What The Heck Is

What the heck is… Nitro Coffee?

By Kitty Knowles 9 May 2017

Explaining the buzzwords of the moment: what is Nitro Coffee and how's it going to supercharge your summer?

Our weekly series What The Heck Is… exists to shed light on the strange unexplained acronyms and unfamiliar buzzwords that creep into our everyday lives.

From ‘copreneurs’ to ‘teledildonics’ we’re on a mission to explain the difficult to explain.

Now, as we start fantasising about sunshine, we’re dreaming of hot days and cool beverages.

‘Nitro coffee’ sounds like a crazy science experiment – but it’s going to give your coffee a boost this summer…

What is nitro coffee?

Ice-cool coffee infused with nitrogen.

It’s easiest to think of nitro coffee as the beautiful bastard child of coffee and beer. It’s made from steeped cold brew coffee, but comes in a keg, and is poured on tap using a beer pump in cafes or bars.

You can also get tinned versions.

The result?

Enhanced taste and texture.

Nitro coffee is a little crisper and sweeter.

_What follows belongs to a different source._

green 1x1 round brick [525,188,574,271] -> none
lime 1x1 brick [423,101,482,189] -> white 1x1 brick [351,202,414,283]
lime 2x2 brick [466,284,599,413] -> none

It’s also creamier than ever – even black coffee comes out with an impressive Guinness-like head.

Chilled coffee with ‘champagne bubbles’ might sound bizarre, but it’d fast becoming a global (caffeine) hit.

It also tastes great mixed in a coffee cocktail.

Stumpton's nitro coffee in a can.

Where did it come from?

The American coffee scene.

Inspired by nitro beer, the US roaster Stumptown first started serving nitro coffee in its cafes in 2013. This went down so well the brand started canning it, with competitors like Cuvee Coffee and District Roasters hot on their heels.

Indie coffee connoisseurs were quick to jump in on the act, with nitro brews booming across US hipster coffee shops. Even Starbucks eventually got in the game selling its own ‘Nitro Cold Brew’ last year.

Pic: Nitro Coffee makers Frank and Earnest.

Coffee-maker Sandows was the first to embrace the trend in London in 2014, with the likes of Yorkshire-based Artemis, Suffolk’s Frank and Earnest, and Edinburgh’s Brew Lab bringing the beverage to other parts of Britain.

And now, Starbucks has launched ‘Nitro Cold Brew’ in Britain, with Costa due to follow suit.

It’s only a matter of time before you spot nitro brew on the shelves of your local supermarket.

Why should you care?

We’ve been enjoying coffee (as we know it) for hundreds of years, but nitro coffee shows that even much-loved traditions have room for innovation.

Plus, we (as ever) are praying for sunshine this summer. And if that doesn’t play out, we plan on cheering ourselves up with bubbly coffee instead.

Or potentially, a bubbly coffee cocktail.